-------- Data to examine --------

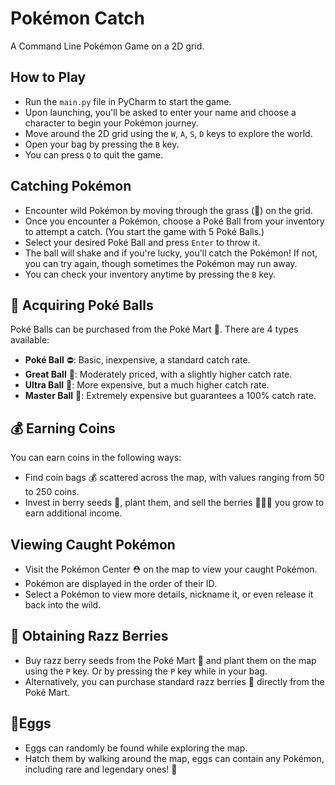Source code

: # Pokémon Catch
A Command Line Pokémon Game on a 2D grid.

## How to Play
- Run the `main.py` file in PyCharm to start the game.
- Upon launching, you'll be asked to enter your name and choose a character to begin your Pokémon journey.
- Move around the 2D grid using the `W`, `A`, `S`, `D` keys to explore the world.
- Open your bag by pressing the `B` key.
- You can press `Q` to quit the game.

## Catching Pokémon
- Encounter wild Pokémon by moving through the grass (🌿) on the grid.
- Once you encounter a Pokémon, choose a Poké Ball from your inventory to attempt a catch. (You start the game with 5 Poké Balls.)
- Select your desired Poké Ball and press `Enter` to throw it.
- The ball will shake and if you're lucky, you'll catch the Pokémon! If not, you can try again, though sometimes the Pokémon may run away.
- You can check your inventory anytime by pressing the `B` key.

## 🏪 Acquiring Poké Balls
Poké Balls can be purchased from the Poké Mart 🏪. There are 4 types available:
- **Poké Ball** ⛔️: Basic, inexpensive, a standard catch rate.
- **Great Ball** 🔵: Moderately priced, with a slightly higher catch rate.
- **Ultra Ball** 🎱: More expensive, but a much higher catch rate.
- **Master Ball** 🔮: Extremely expensive but guarantees a 100% catch rate.

## 💰 Earning Coins
You can earn coins in the following ways:
- Find coin bags 💰 scattered across the map, with values ranging from 50 to 250 coins.
- Invest in berry seeds 🌱, plant them, and sell the berries 🍓🍋🍍 you grow to earn additional income.

## Viewing Caught Pokémon
- Visit the Pokémon Center ⛑️ on the map to view your caught Pokémon.
- Pokémon are displayed in the order of their ID.
- Select a Pokémon to view more details, nickname it, or even release it back into the wild.

## 🌱 Obtaining Razz Berries
- Buy razz berry seeds from the Poké Mart 🏪 and plant them on the map using the `P` key. Or by pressing the `P` key while in your bag.
- Alternatively, you can purchase standard razz berries 🍓 directly from the Poké Mart.

## 🥚Eggs
- Eggs can randomly be found while exploring the map.
- Hatch them by walking around the map, eggs can contain any Pokémon, including rare and legendary ones! 🦄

--------

Work instruction:
I'd like the records above given again exactly, please, without the pictures.

Written solution:
Source code

: # Pokémon Catch
A Command Line Pokémon Game on a 2D grid.

## How to Play
- Run the `main.py` file in PyCharm to start the game.
- Upon launching, you'll be asked to enter your name and choose a character to begin your Pokémon journey.
- Move around the 2D grid using the `W`, `A`, `S`, `D` keys to explore the world.
- Open your bag by pressing the `B` key.
- You can press `Q` to quit the game.

## Catching Pokémon
- Encounter wild Pokémon by moving through the grass (🌿) on the grid.
- Once you encounter a Pokémon, choose a Poké Ball from your inventory to attempt a catch. (You start the game with 5 Poké Balls.)
- Select your desired Poké Ball and press `Enter` to throw it.
- The ball will shake and if you're lucky, you'll catch the Pokémon! If not, you can try again, though sometimes the Pokémon may run away.
- You can check your inventory anytime by pressing the `B` key.

## 🏪 Acquiring Poké Balls
Poké Balls can be purchased from the Poké Mart 🏪. There are 4 types available:
- **Poké Ball** ⛔️: Basic, inexpensive, a standard catch rate.
- **Great Ball** 🔵: Moderately priced, with a slightly higher catch rate.
- **Ultra Ball** 🎱: More expensive, but a much higher catch rate.
- **Master Ball** 🔮: Extremely expensive but guarantees a 100% catch rate.

## 💰 Earning Coins
You can earn coins in the following ways:
- Find coin bags 💰 scattered across the map, with values ranging from 50 to 250 coins.
- Invest in berry seeds 🌱, plant them, and sell the berries 🍓🍋🍍 you grow to earn additional income.

## Viewing Caught Pokémon
- Visit the Pokémon Center ⛑️ on the map to view your caught Pokémon.
- Pokémon are displayed in the order of their ID.
- Select a Pokémon to view more details, nickname it, or even release it back into the wild.

## 🌱 Obtaining Razz Berries
- Buy razz berry seeds from the Poké Mart 🏪 and plant them on the map using the `P` key. Or by pressing the `P` key while in your bag.
- Alternatively, you can purchase standard razz berries 🍓 directly from the Poké Mart.

## 🥚Eggs
- Eggs can randomly be found while exploring the map.
- Hatch them by walking around the map, eggs can contain any Pokémon, including rare and legendary ones! 🦄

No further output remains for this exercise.